Provide detail information about a specific Graph Workspace The function returns the following per GWS:

SCHEMA_NAME, WORKSPACE_NAME, EDGE_SCHEMA_NAME, EDGE_TABLE_NAME, EDGE_SOURCE_COLUMN_NAME, EDGE_TARGET_COLUMN_NAME, EDGE_KEY_COLUMN_NAME, VERTEX_SCHEMA_NAME, VERTEX_TABLE_NAME, VERTEX_KEY_COLUMN_NAME.

Parameters
connection_contextConnectionContext

Connection to the given SAP HANA Database and implied Graph Workspace.

workspace_namestr

Workspace name to be discovered

schemastr
Schema of the workspace. If none is provided, the schema of the

connection_context is used

Returns
dict

Dictionary with the workspace attributes

hana_ml.graph.discover_graph_workspaces(connection_context: hana_ml.dataframe.ConnectionContext)

Provide a view of the Graph Workspaces (GWS) on a given connection to SAP HANA. This provides the basis for creating a HANA graph from existing GWS instead of only creating them from vertex and edge tables. Use the SYS SQL provided for Graph Workspaces so a user can create a HANA graph from one of them. The SQL returns the following per GWS:

SCHEMA_NAME, WORKSPACE_NAME, CREATE_TIMESTAMP, USER_NAME, EDGE_SCHEMA_NAME, EDGE_TABLE_NAME, EDGE_SOURCE_COLUMN_NAME, EDGE_TARGET_COLUMN_NAME, EDGE_KEY_COLUMN_NAME, VERTEX_SCHEMA_NAME, VERTEX_TABLE_NAME, VERTEX_KEY_COLUMN_NAME, IS_VALID.

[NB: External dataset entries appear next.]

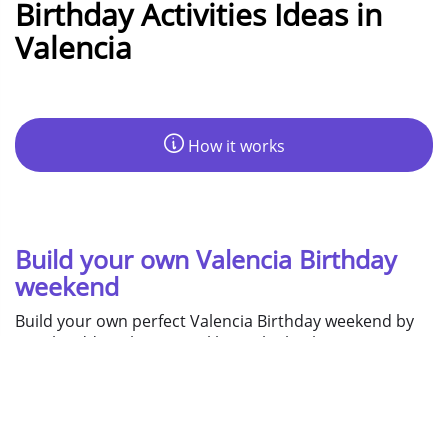
Birthday Activities Ideas in
Valencia
How it works
Build your own Valencia Birthday
weekend
Build your own perfect Valencia Birthday weekend by
simply adding things you like to the basket, assign
them to days, then you get your instant quotation!
Day
Night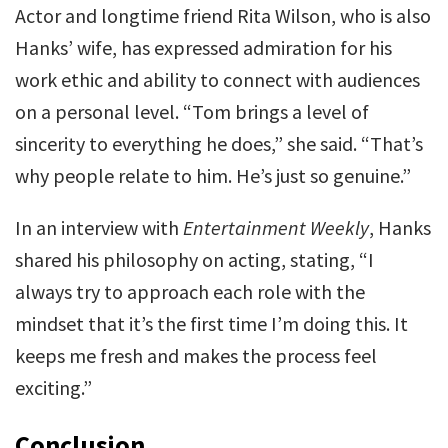
Actor and longtime friend Rita Wilson, who is also
Hanks’ wife, has expressed admiration for his
work ethic and ability to connect with audiences
on a personal level. “Tom brings a level of
sincerity to everything he does,” she said. “That’s
why people relate to him. He’s just so genuine.”
In an interview with
Entertainment Weekly
, Hanks
shared his philosophy on acting, stating, “I
always try to approach each role with the
mindset that it’s the first time I’m doing this. It
keeps me fresh and makes the process feel
exciting.”
Conclusion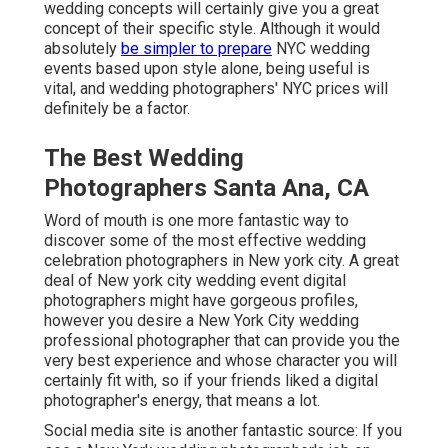
wedding concepts will certainly give you a great
concept of their specific style. Although it would
absolutely
be simpler to prepare
NYC wedding
events based upon style alone, being useful is
vital, and wedding photographers' NYC prices will
definitely be a factor.
The Best Wedding
Photographers Santa Ana, CA
Word of mouth is one more fantastic way to
discover some of the most effective wedding
celebration photographers in New york city. A great
deal of New york city wedding event digital
photographers might have gorgeous profiles,
however you desire a New York City wedding
professional photographer that can provide you the
very best experience and whose character you will
certainly fit with, so if your friends liked a digital
photographer's energy, that means a lot.
Social media site is another fantastic source: If you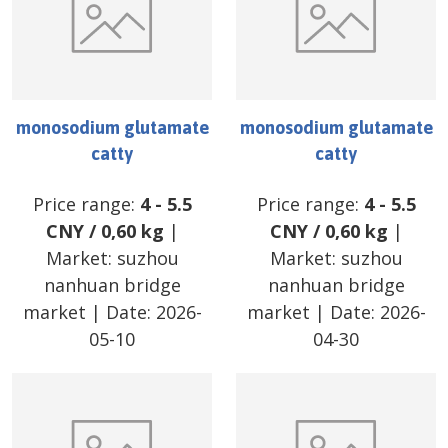
monosodium glutamate
monosodium glutamate
catty
catty
Price range:
4
-
5.5
Price range:
4
-
5.5
CNY
/
0,60 kg
|
CNY
/
0,60 kg
|
Market:
suzhou
Market:
suzhou
nanhuan bridge
nanhuan bridge
market
| Date:
2026-
market
| Date:
2026-
05-10
04-30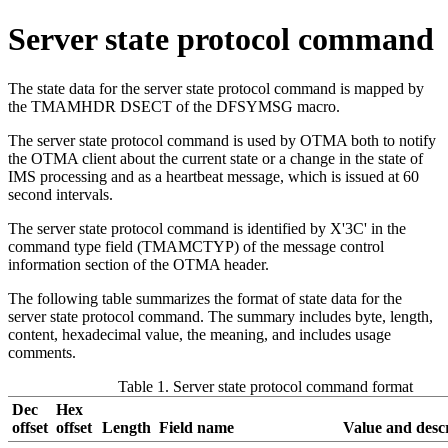
Server state protocol command
The state data for the server state protocol command is mapped by
the TMAMHDR DSECT of the DFSYMSG macro.
The server state protocol command is used by OTMA both to notify
the OTMA client about the current state or a change in the state of
IMS processing and as a heartbeat message, which is issued at 60
second intervals.
The server state protocol command is identified by X'3C' in the
command type field (TMAMCTYP) of the message control
information section of the OTMA header.
The following table summarizes the format of state data for the
server state protocol command. The summary includes byte, length,
content, hexadecimal value, the meaning, and includes usage
comments.
Table 1. Server state protocol command format
Dec
Hex
offset
offset
Length
Field name
Value and desc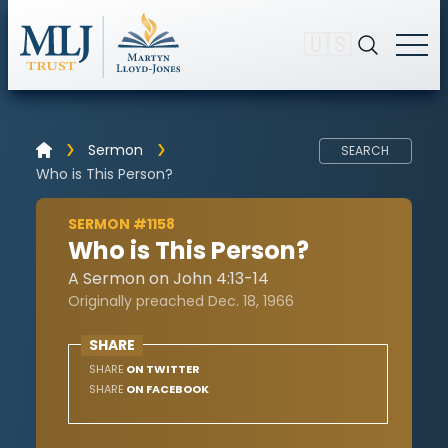
🇺🇸
Sermon
SEARCH
Who is This Person?
SERMON #1158
Who is This Person?
A Sermon on John 4:13-14
Originally preached Dec. 18, 1966
SHARE
SHARE
ON TWITTER
SHARE
ON FACEBOOK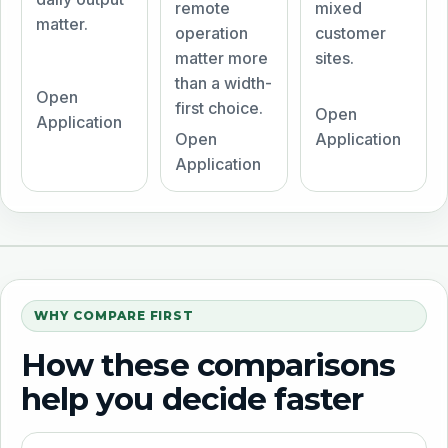
remote
mixed
matter.
operation
customer
matter more
sites.
than a width-
Open
first choice.
Open
Application
Open
Application
Application
WHY COMPARE FIRST
How these comparisons
help you decide faster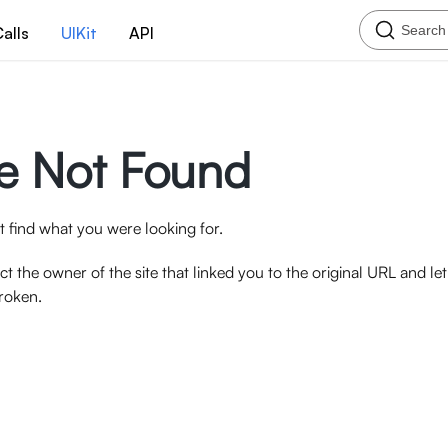
Search
alls
UIKit
API
e Not Found
 find what you were looking for.
ct the owner of the site that linked you to the original URL and l
broken.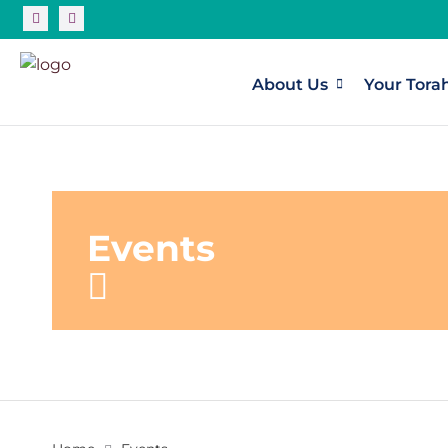
About Us
Your Tora
Events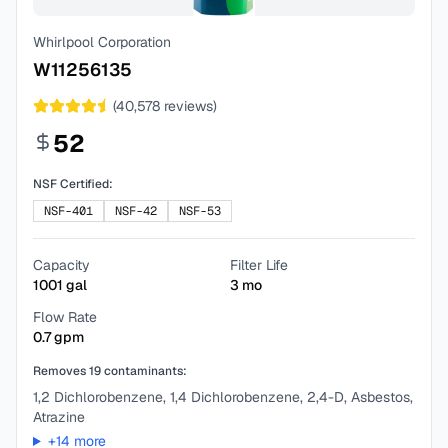
Whirlpool Corporation
W11256135
(
40,578
reviews)
52
NSF Certified:
NSF-401
NSF-42
NSF-53
Capacity
Filter Life
1001
gal
3
mo
Flow Rate
0.7
gpm
Removes
19
contaminants:
1,2 Dichlorobenzene, 1,4 Dichlorobenzene, 2,4-D, Asbestos,
Atrazine
+
14
more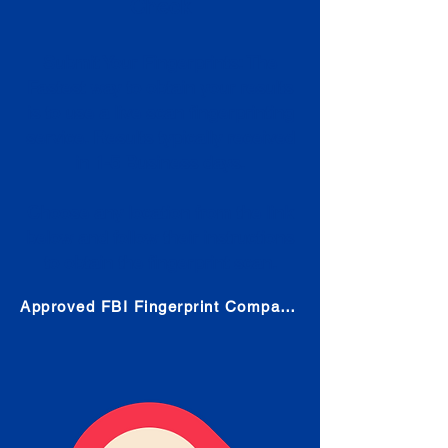
Check
Submit Your Fingerprints: The
Fastest way to obtain your results
is to use a live scan fingerprinting
service. Results typically received
in 1-5 Business days.
Choose any location from the link
below and follow their instructions
to obtain the fingerprint scan.
Approved FBI Fingerprint Companies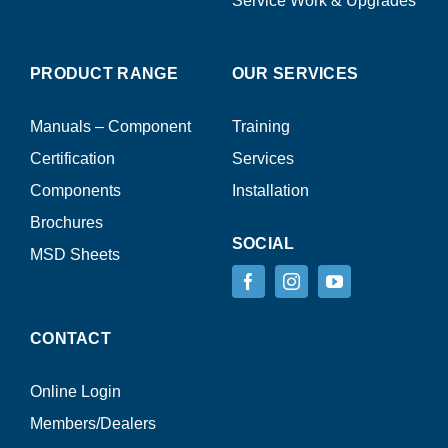
Service Work & Upgrades
PRODUCT RANGE
OUR SERVICES
Manuals – Component
Training
Certification
Services
Components
Installation
Brochures
SOCIAL
MSD Sheets
CONTACT
Online Login
Members/Dealers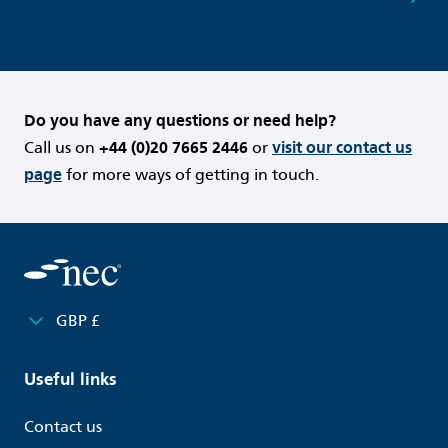
Do you have any questions or need help?
Call us on
+44 (0)20 7665 2446
or
visit our contact us
page
for more ways of getting in touch.
GBP £
Useful links
Contact us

Due to the differences in Cloud and On-Prem Graph workspaces, the SQL creation requires different methods to derive the same summary pattern for GWS as defined above. For this reason, 2 internal functions return the summary.

Parameters
connection_contextConnectionContext

Connection to the given SAP HANA Database and implied Graph Workspace.

Returns
list

The list of tuples returned by fetchall but with headers included and as a dict.